Now I want to show you a pattern using Dave Cheney’s errors package. Dave Cheney’s error package is very, really nice, and it gives us a consistent way to apply error handling, apply logging and have code consistency throughout, minimizing again a lot of pain.

Error handling

When a piece of code decides to handle the error, it means that code is responsible for logging it and logging in the full context of it.

It also means that code has to make a decision. Can we recover or not? If no, then error handling means we shut down the app, either with the stack trace on the panic call or OS exit. If we can recover, then that code has to recover the application back to its correct state and keep it going.

Sample program to show how wrapping errors work.

import (
	"fmt"

    // This is Dave Cheney's errors package.
	"github.com/pkg/errors"
)

// AppError represents a custom error type.
type AppError struct {
	State int
}

// secondCall makes a call to a third function and wraps any error.
func secondCall(i int) error {
	if err := thirdCall(); err != nil {
		return errors.Wrap(err, "secondCall->thirdCall()")
	}
	return nil
}

// thirdCall create an error value we will validate.
func thirdCall() error {
	return &AppError{99}
}

So here we call thirdCall, we get back an error, interface value. We ask is there a concrete value stored inside the error interface? The answer is yes.
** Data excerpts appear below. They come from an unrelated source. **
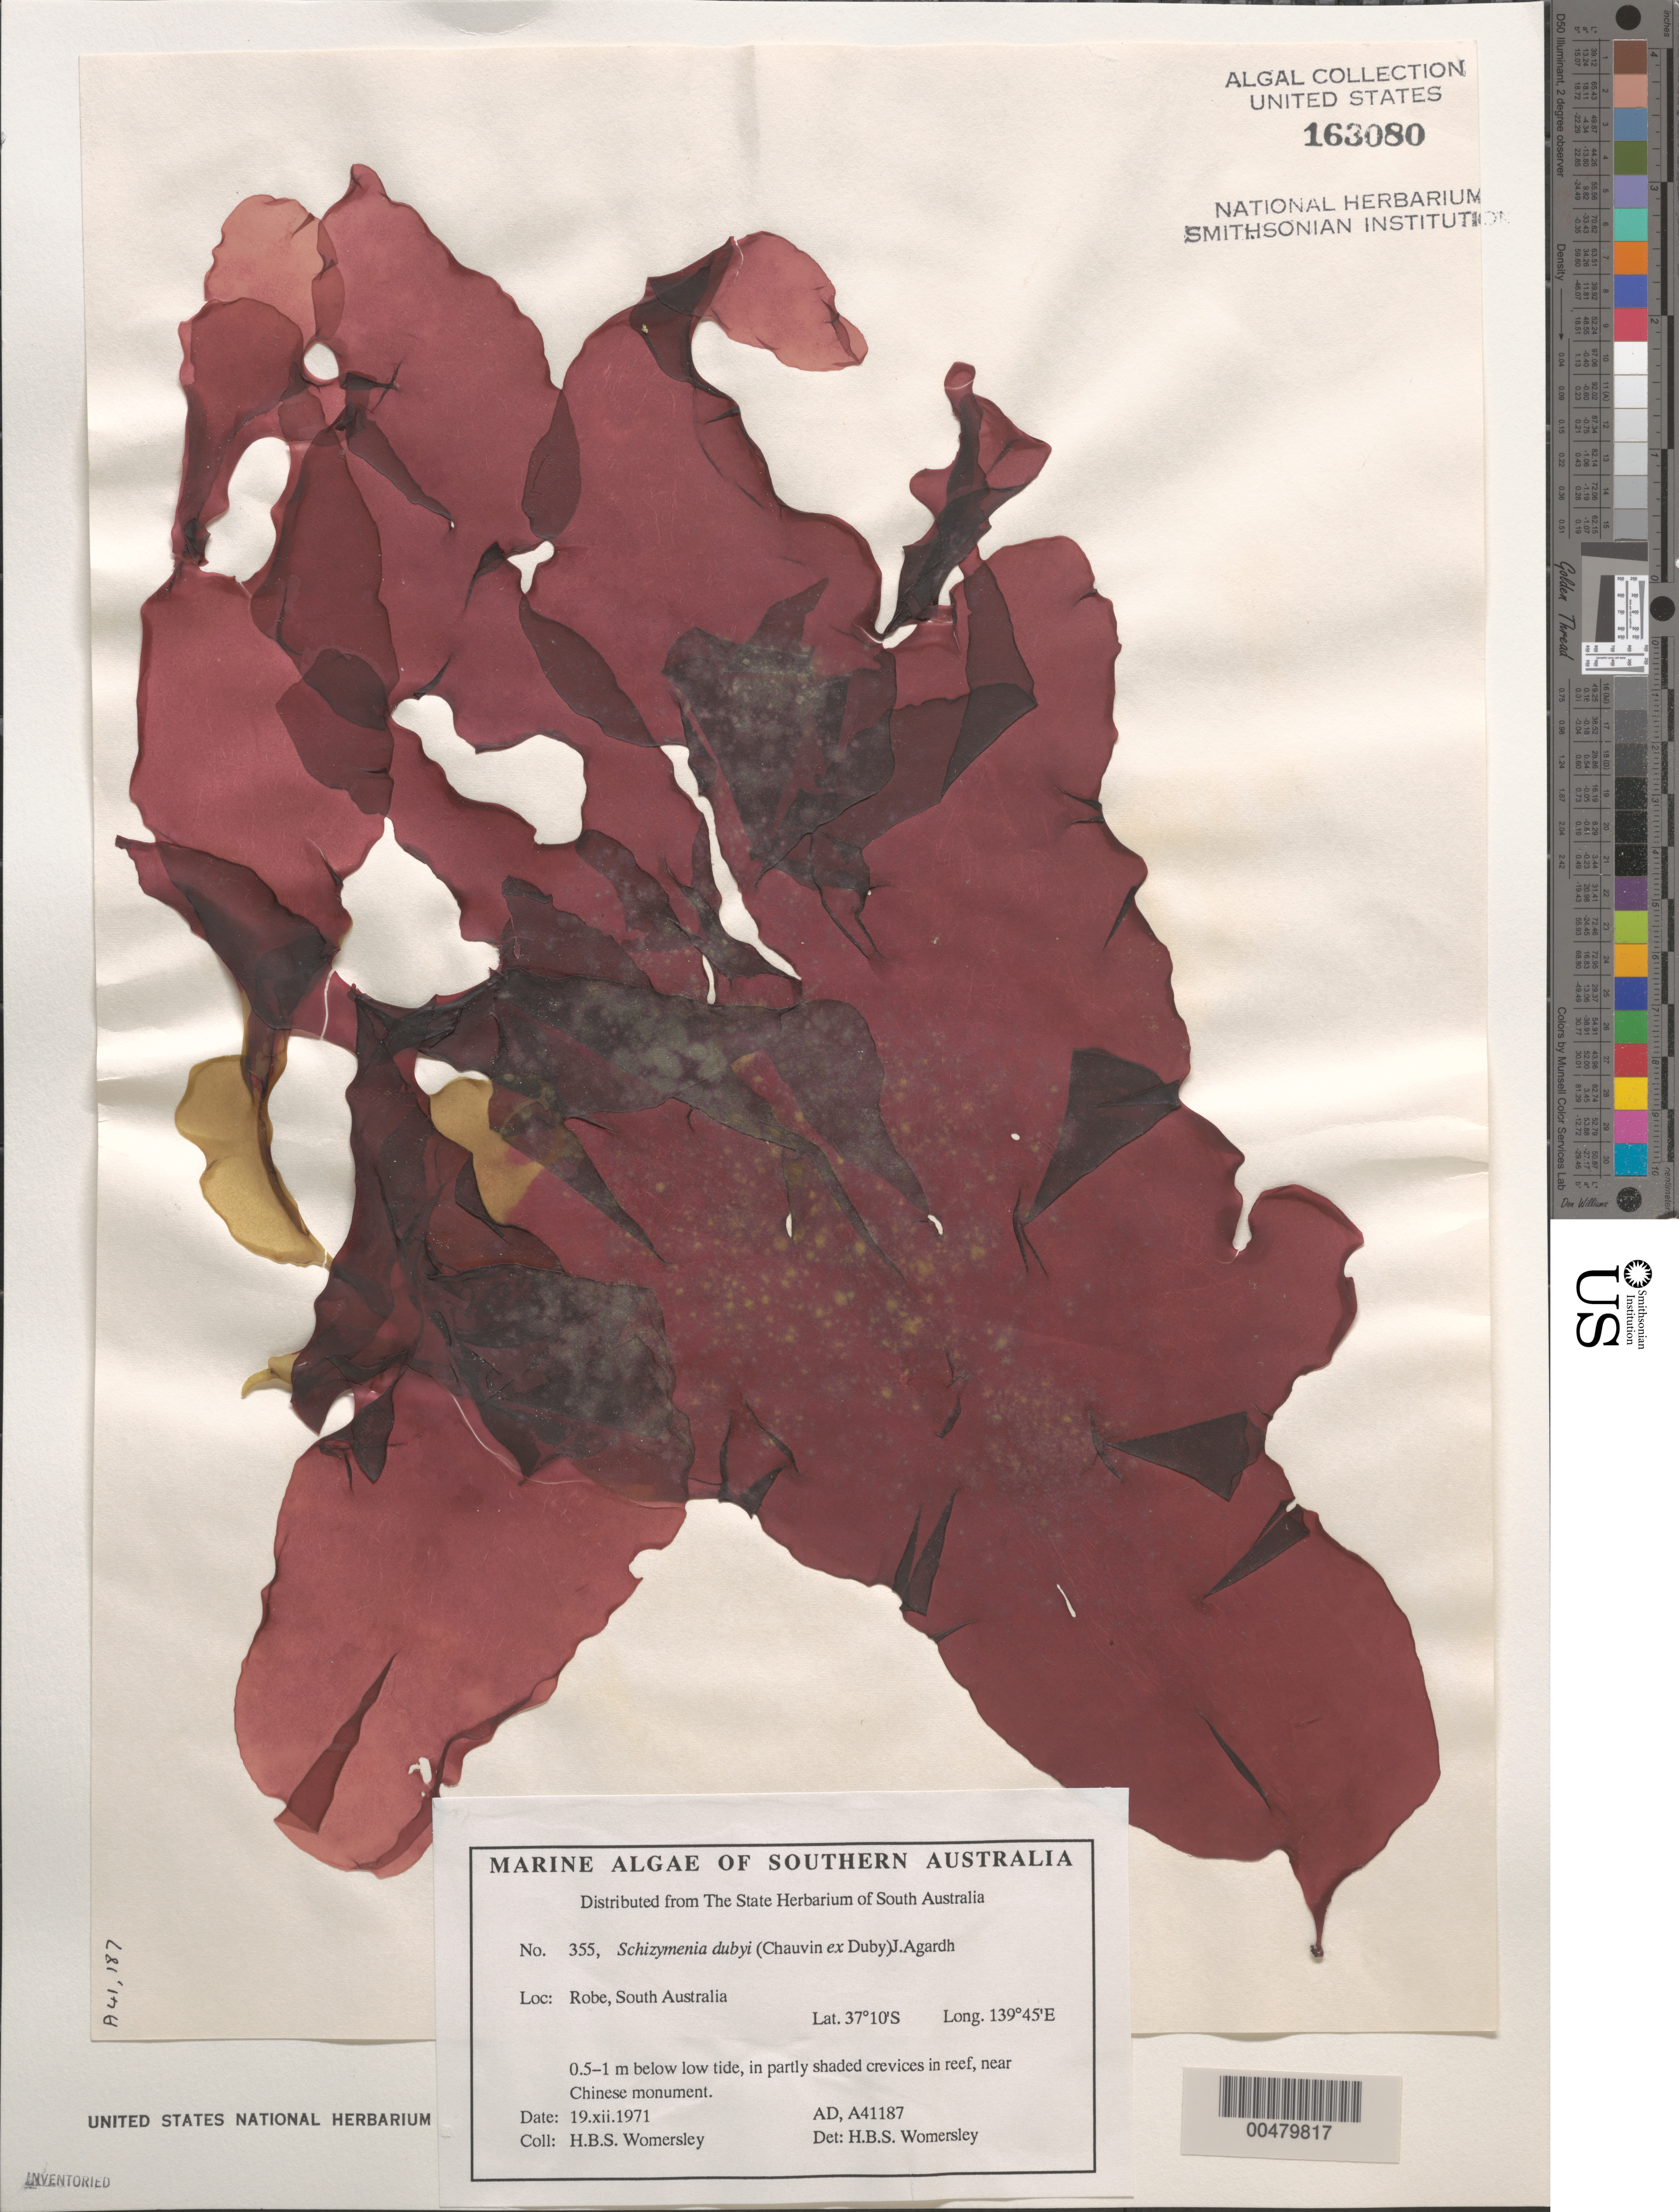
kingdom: Plantae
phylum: Rhodophyta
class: Florideophyceae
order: Nemastomatales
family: Schizymeniaceae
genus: Schizymenia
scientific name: Schizymenia dubyi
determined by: Womersley, H. B. S.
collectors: H. B. S. Womersley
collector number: Ad A41187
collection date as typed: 19 Dec 1971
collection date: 1971-12-19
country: Australia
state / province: South Australia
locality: Robe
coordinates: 37 10' S, 139 45' E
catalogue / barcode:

When the answer is yes, now the developer writing this code has to make a choice. It’s really boolean. Am I going to handle the error here, or not?

If the answer is handling the error here, we deal with it. But if the answer is no, I will not handle the error, then there’s only one thing you’re allowed to do, and that is wrap the error with context.

We would prefer to handle the error, the lower in the call stack we handle the error, the better opportunity you will have for recovery.

In this case the developer has decided not to handle the error. They don’t have to worry about logging and recovery anymore. All they worry about is the wrap call. The wrap call does two things. There will be call stack context and user context.

errors.Wrap(err, "secondCall->thirdCall()")

The call stack context is going to take a, where we are in the code at that line of code that we’re doing the wrap. We now know exactly where we are when this error occurred.

And we’re also able to add some user context. In this case they just indicating that secondCall was calling thirdCall.

Now we take this error, we wrap it, and we send it back up the call stack.

firstCall now is involved. firstCall now has to decide am I going to handle the error? If the answer is no, then you only have one choice. We wrap the error again with that context.

We go to main. main made a call to firstCall, it gets back the error.

// Make the function call and validate the error.
if err := firstCall(10); err != nil {

    // Use type as context to determine cause.
    // Generic type assertions. The Cause function knows how to unwind this
    // down and get us back to the root error value. We're type asserting
    // against the root error value.
    switch v := errors.Cause(err).(type) {
    case *AppError:

        // We got our custom error type.
        fmt.Println("Custom App Error:", v.State)

    default:

        // We did not get any specific error type.
        fmt.Println("Default Error")
    }

    // Display the stack trace for the error.
    fmt.Println("\nStack Trace\n********************************")
    fmt.Printf("%+v\n", err)
    fmt.Println("\nNo Trace\n********************************")
    fmt.Printf("%v\n", err)
    // If you're using the standard library fmt or log packages, if you put a
    // %+v in the formatting, the full stack trace and context of this whole
    // thing gets logged to, in this case, standard out or standard error.
    // %v just gives you the user context. %+v gives you both.
}

This is in a fantastic pattern.

Don’t forget that we have dashboards. We have metrics. I don’t prefer writing data into the logs. I’m not a big fan of structured logging because for me, logs serve the purpose of being able to find and fix bugs, but that’s me. I rather use my metric systems and my dashboards for those data points, and try to tie that stuff together.